> **TASK TO CARRY OUT**:
Can you quote every line of text in the listing below, word for word, without including any of the pictures?

Transcribed page contents:
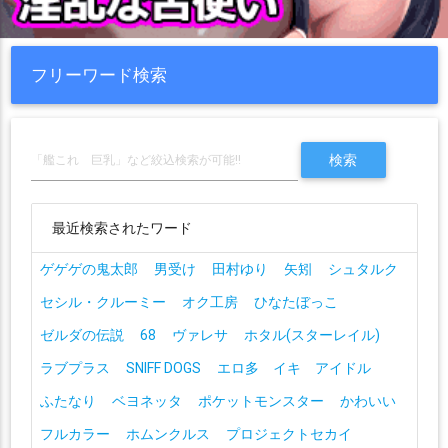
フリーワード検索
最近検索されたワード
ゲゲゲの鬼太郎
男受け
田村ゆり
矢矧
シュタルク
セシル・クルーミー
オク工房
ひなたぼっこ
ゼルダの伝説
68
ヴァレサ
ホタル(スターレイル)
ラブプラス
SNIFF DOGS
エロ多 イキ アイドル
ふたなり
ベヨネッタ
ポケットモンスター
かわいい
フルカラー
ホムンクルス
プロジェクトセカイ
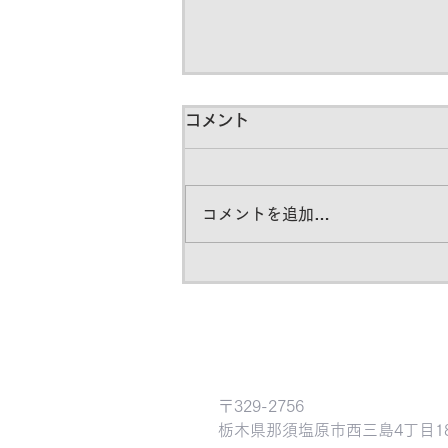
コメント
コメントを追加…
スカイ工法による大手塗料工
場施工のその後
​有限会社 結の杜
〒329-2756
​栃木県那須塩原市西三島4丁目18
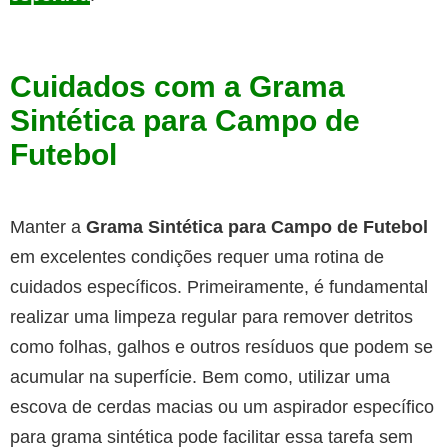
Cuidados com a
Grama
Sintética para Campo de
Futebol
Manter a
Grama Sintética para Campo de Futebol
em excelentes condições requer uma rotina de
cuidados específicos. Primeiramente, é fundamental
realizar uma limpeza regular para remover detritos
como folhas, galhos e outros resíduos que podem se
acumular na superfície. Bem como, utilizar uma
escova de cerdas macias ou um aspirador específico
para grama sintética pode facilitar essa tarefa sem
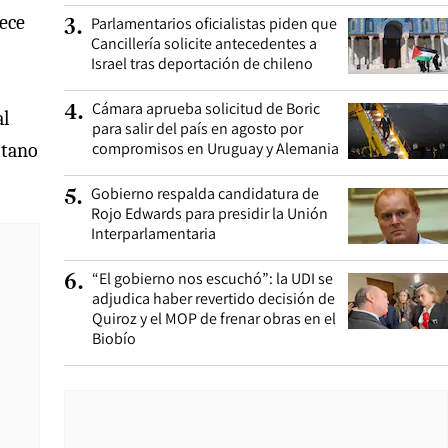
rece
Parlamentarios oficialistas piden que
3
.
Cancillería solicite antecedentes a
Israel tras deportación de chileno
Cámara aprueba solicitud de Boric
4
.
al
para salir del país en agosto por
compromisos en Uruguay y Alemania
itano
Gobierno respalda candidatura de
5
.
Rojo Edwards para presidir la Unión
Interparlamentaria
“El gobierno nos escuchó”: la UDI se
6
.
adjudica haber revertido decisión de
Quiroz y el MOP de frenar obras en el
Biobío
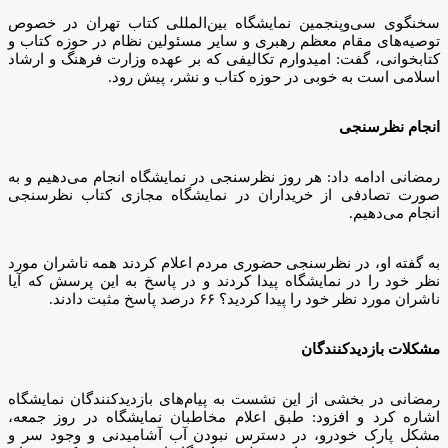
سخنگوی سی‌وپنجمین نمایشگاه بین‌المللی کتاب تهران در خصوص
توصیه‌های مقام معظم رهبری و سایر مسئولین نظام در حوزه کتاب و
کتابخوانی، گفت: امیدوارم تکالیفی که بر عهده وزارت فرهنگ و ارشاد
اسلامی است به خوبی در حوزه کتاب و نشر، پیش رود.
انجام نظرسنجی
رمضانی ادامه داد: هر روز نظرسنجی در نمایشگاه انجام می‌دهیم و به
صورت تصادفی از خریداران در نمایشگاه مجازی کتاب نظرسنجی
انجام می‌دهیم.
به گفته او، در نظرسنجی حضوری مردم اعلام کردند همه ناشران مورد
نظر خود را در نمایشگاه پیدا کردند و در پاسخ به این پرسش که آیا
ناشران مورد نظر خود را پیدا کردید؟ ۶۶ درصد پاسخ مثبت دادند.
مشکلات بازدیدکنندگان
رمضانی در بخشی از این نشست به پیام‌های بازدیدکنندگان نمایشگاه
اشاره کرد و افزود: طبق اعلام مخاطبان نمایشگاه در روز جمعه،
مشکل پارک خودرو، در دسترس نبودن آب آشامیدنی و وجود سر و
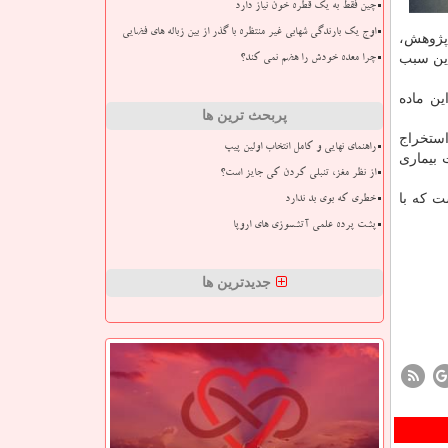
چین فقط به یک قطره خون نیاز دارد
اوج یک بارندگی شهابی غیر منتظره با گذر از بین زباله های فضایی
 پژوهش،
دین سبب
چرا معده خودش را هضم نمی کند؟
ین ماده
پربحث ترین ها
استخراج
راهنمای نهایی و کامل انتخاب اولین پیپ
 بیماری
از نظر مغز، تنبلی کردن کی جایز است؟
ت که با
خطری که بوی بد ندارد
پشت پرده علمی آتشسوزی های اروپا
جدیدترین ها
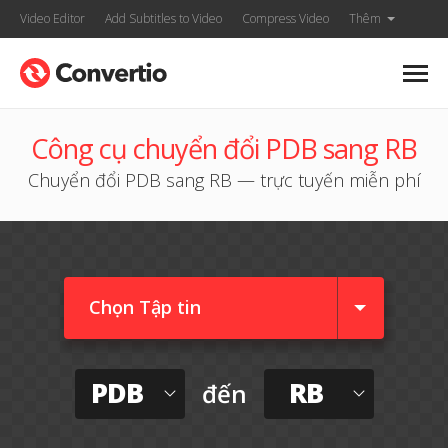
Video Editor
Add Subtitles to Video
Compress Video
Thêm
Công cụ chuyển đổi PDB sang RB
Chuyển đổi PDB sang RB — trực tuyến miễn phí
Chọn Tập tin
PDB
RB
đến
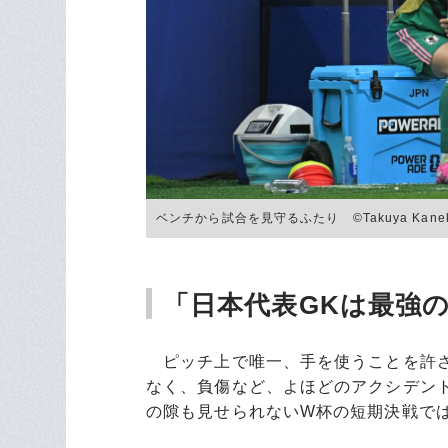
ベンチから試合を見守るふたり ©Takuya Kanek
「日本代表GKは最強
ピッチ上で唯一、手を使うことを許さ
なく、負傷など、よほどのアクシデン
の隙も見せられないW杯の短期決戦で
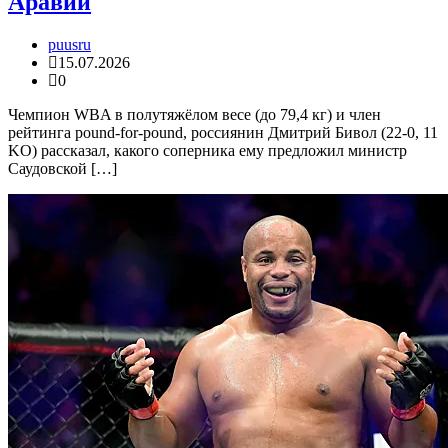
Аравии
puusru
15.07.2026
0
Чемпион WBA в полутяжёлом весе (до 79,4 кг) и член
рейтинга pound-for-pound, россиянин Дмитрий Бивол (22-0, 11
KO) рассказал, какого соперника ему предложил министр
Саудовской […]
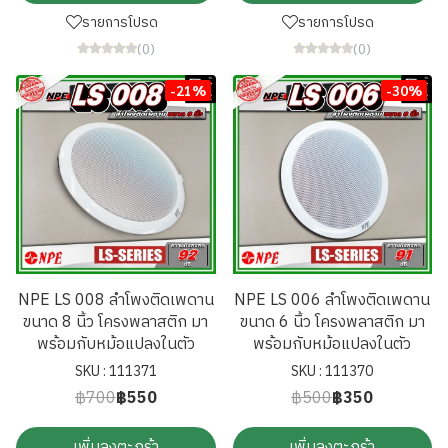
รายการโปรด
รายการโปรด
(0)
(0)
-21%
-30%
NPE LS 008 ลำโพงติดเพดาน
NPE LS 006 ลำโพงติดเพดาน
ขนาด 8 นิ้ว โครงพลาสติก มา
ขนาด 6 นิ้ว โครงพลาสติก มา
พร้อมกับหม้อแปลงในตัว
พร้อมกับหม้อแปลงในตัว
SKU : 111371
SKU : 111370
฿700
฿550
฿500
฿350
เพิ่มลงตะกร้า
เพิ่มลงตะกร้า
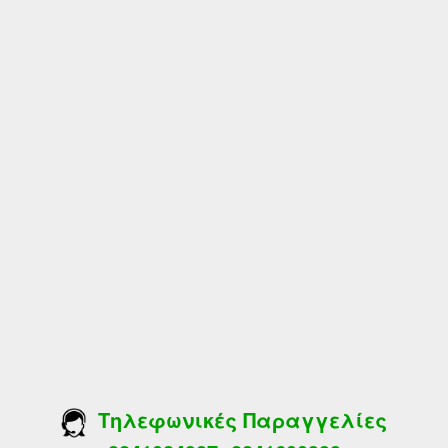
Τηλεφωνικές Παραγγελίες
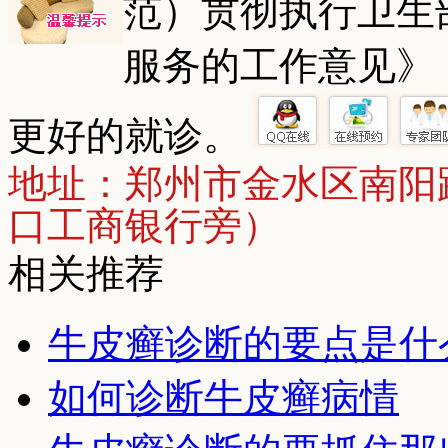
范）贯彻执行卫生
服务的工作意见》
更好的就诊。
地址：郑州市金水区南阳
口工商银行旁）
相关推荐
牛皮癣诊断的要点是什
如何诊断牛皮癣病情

> **RESULT FOR THIS EXERCISE**:
フリーワード検索
最近検索されたワード
ゲゲゲの鬼太郎
男受け
田村ゆり
矢矧
シュタルク
セシル・クルーミー
オク工房
ひなたぼっこ
ゼルダの伝説
68
ヴァレサ
ホタル(スターレイル)
ラブプラス
SNIFF DOGS
エロ多 イキ アイドル
ふたなり
ベヨネッタ
ポケットモンスター
かわいい
フルカラー
ホムンクルス
プロジェクトセカイ
コメント
コメントを追加…
スカイ工法による大手塗料工
場施工のその後
​有限会社 結の杜
〒329-2756
​栃木県那須塩原市西三島4丁目18
Cuidados com a
Grama
Sintética para Campo de
Futebol
Manter a
Grama Sintética para Campo de Futebol
em excelentes condições requer uma rotina de
cuidados específicos. Primeiramente, é fundamental
realizar uma limpeza regular para remover detritos
como folhas, galhos e outros resíduos que podem se
acumular na superfície. Bem como, utilizar uma
escova de cerdas macias ou um aspirador específico
para grama sintética pode facilitar essa tarefa sem
rece
Parlamentarios oficialistas piden que
3
.
Cancillería solicite antecedentes a
Israel tras deportación de chileno
Cámara aprueba solicitud de Boric
4
.
al
para salir del país en agosto por
compromisos en Uruguay y Alemania
itano
Gobierno respalda candidatura de
5
.
Rojo Edwards para presidir la Unión
Interparlamentaria
“El gobierno nos escuchó”: la UDI se
6
.
adjudica haber revertido decisión de
Quiroz y el MOP de frenar obras en el
Biobío
سخنگوی سی‌وپنجمین نمایشگاه بین‌المللی کتاب تهران در خصوص
توصیه‌های مقام معظم رهبری و سایر مسئولین نظام در حوزه کتاب و
کتابخوانی، گفت: امیدوارم تکالیفی که بر عهده وزارت فرهنگ و ارشاد
اسلامی است به خوبی در حوزه کتاب و نشر، پیش رود.
انجام نظرسنجی
رمضانی ادامه داد: هر روز نظرسنجی در نمایشگاه انجام می‌دهیم و به
صورت تصادفی از خریداران در نمایشگاه مجازی کتاب نظرسنجی
انجام می‌دهیم.
به گفته او، در نظرسنجی حضوری مردم اعلام کردند همه ناشران مورد
نظر خود را در نمایشگاه پیدا کردند و در پاسخ به این پرسش که آیا
ناشران مورد نظر خود را پیدا کردید؟ ۶۶ درصد پاسخ مثبت دادند.
مشکلات بازدیدکنندگان
رمضانی در بخشی از این نشست به پیام‌های بازدیدکنندگان نمایشگاه
اشاره کرد و افزود: طبق اعلام مخاطبان نمایشگاه در روز جمعه،
مشکل پارک خودرو، در دسترس نبودن آب آشامیدنی و وجود سر و
چین فقط به یک قطره خون نیاز دارد
اوج یک بارندگی شهابی غیر منتظره با گذر از بین زباله های فضایی
 پژوهش،
دین سبب
چرا معده خودش را هضم نمی کند؟
ین ماده
پربحث ترین ها
استخراج
راهنمای نهایی و کامل انتخاب اولین پیپ
 بیماری
از نظر مغز، تنبلی کردن کی جایز است؟
ت که با
خطری که بوی بد ندارد
پشت پرده علمی آتشسوزی های اروپا
جدیدترین ها
Video Editor
Add Subtitles to Video
Compress Video
Thêm
Công cụ chuyển đổi PDB sang RB
Chuyển đổi PDB sang RB — trực tuyến miễn phí
Chọn Tập tin
PDB
RB
đến
ベンチから試合を見守るふたり ©Takuya Kanek
「日本代表GKは最強
ピッチ上で唯一、手を使うことを許さ
なく、負傷など、よほどのアクシデン
の隙も見せられないW杯の短期決戦で
Аравии
puusru
15.07.2026
0
Чемпион WBA в полутяжёлом весе (до 79,4 кг) и член
рейтинга pound-for-pound, россиянин Дмитрий Бивол (22-0, 11
KO) рассказал, какого соперника ему предложил министр
Саудовской […]
รายการโปรด
รายการโปรด
(0)
(0)
-21%
-30%
NPE LS 008 ลำโพงติดเพดาน
NPE LS 006 ลำโพงติดเพดาน
ขนาด 8 นิ้ว โครงพลาสติก มา
ขนาด 6 นิ้ว โครงพลาสติก มา
พร้อมกับหม้อแปลงในตัว
พร้อมกับหม้อแปลงในตัว
SKU : 111371
SKU : 111370
฿700
฿550
฿500
฿350
เพิ่มลงตะกร้า
เพิ่มลงตะกร้า
Τηλεφωνικές Παραγγελίες
范）贯彻执行卫生
服务的工作意见》
更好的就诊。
地址：郑州市金水区南阳
口工商银行旁）
相关推荐
牛皮癣诊断的要点是什
如何诊断牛皮癣病情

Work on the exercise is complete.